Amy Christen: We’ll continue to focus on student outcomes - and we’re going to continue to drive innovation in our learning-based products. This market continues to change, demand for skilled IT employees continues to grow, and the Networking Academy will evolve with students’ and industry needs.

The Cisco Networking Academy is a public-private partnership, and we will continue to work closely with the many partners that have helped make these first ten years so successful while reaching out to develop new relationships. We could never have succeeded without the help of all the educational institutions who have hosted academies. And we have worked closely with many other groups - such as the Cisco Learning Institute (a non profit organization that is independent of Cisco) and others to develop instructor training materials, curriculum and more.

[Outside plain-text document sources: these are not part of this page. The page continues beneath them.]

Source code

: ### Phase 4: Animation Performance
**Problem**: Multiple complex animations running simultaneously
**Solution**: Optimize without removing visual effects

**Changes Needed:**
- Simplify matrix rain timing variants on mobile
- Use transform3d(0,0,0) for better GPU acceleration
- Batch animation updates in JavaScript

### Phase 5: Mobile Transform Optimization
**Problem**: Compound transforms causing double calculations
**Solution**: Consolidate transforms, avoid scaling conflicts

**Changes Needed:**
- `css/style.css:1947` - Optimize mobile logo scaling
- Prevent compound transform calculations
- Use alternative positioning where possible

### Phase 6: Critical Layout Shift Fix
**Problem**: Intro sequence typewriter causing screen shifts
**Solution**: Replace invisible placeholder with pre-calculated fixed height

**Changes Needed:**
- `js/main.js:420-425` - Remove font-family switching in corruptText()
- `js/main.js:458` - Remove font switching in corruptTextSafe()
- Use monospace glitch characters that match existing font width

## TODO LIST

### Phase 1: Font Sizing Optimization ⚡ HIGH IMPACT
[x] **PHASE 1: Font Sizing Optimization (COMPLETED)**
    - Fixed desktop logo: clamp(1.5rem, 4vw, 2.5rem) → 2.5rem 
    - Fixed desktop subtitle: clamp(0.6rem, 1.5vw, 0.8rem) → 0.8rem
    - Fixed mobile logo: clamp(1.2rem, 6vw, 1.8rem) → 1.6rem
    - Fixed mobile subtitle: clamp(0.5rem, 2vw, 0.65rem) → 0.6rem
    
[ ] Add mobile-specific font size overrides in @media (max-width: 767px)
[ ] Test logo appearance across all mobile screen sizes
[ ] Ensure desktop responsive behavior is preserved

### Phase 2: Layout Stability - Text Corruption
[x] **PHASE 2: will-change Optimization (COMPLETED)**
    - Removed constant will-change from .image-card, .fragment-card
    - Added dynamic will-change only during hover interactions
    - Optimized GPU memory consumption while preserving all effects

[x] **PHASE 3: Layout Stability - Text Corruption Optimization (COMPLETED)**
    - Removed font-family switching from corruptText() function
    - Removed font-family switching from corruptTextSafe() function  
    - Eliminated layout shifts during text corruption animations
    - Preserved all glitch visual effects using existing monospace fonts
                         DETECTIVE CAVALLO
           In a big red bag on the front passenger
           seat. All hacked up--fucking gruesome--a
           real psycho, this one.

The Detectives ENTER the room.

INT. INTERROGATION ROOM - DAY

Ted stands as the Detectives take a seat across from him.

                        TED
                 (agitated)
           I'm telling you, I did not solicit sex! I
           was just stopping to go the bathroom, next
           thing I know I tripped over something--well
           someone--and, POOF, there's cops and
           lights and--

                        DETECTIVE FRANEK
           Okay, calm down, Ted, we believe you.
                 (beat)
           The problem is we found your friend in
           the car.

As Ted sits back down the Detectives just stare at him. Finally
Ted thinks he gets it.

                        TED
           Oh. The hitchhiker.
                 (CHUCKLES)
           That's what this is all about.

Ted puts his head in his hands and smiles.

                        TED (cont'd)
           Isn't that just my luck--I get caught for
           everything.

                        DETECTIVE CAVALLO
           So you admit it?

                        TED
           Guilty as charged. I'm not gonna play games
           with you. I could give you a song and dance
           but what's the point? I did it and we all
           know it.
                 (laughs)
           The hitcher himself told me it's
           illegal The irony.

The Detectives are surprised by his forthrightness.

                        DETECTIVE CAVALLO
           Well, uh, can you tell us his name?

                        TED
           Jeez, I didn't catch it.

We partner with international organizations such as United Nations Development Programme (UNDP), International Telecommunications Union (ITU), US Agency for International Development (USAID) and United Nations Development Fund for Women (UNIFEM) to provide access to IT educations for students in least developed and developing countries around the world. We also work with others in the private sector such as Panduit Corp. to create a consortium of companies that share a common vision with Cisco to make a positive, sustainable difference, not just by ourselves, but far more powerfully in union with others.

What is the role of the Networking Academy in the Human Network?

Amy Christen: I believe it is a great example of the Human Network in action. Academies are independent institutions, but the Networking Academy umbrella brings them together as a community. Further, we equip our students with skills so they can become the future architects of the networked economy, not only for their own benefit but for that of their families and communities - anywhere around the world.

Recently, we launched Academy NetSpace, a special interactive Website for academy students, alumni and instructors (but open to everyone) to showcase achievements during the past decade. As the site develops, students and instructors past and present will be able to create a profile and attach themselves to a particular academy and to others’ profiles, enhancing the community - and the Human Network - even further.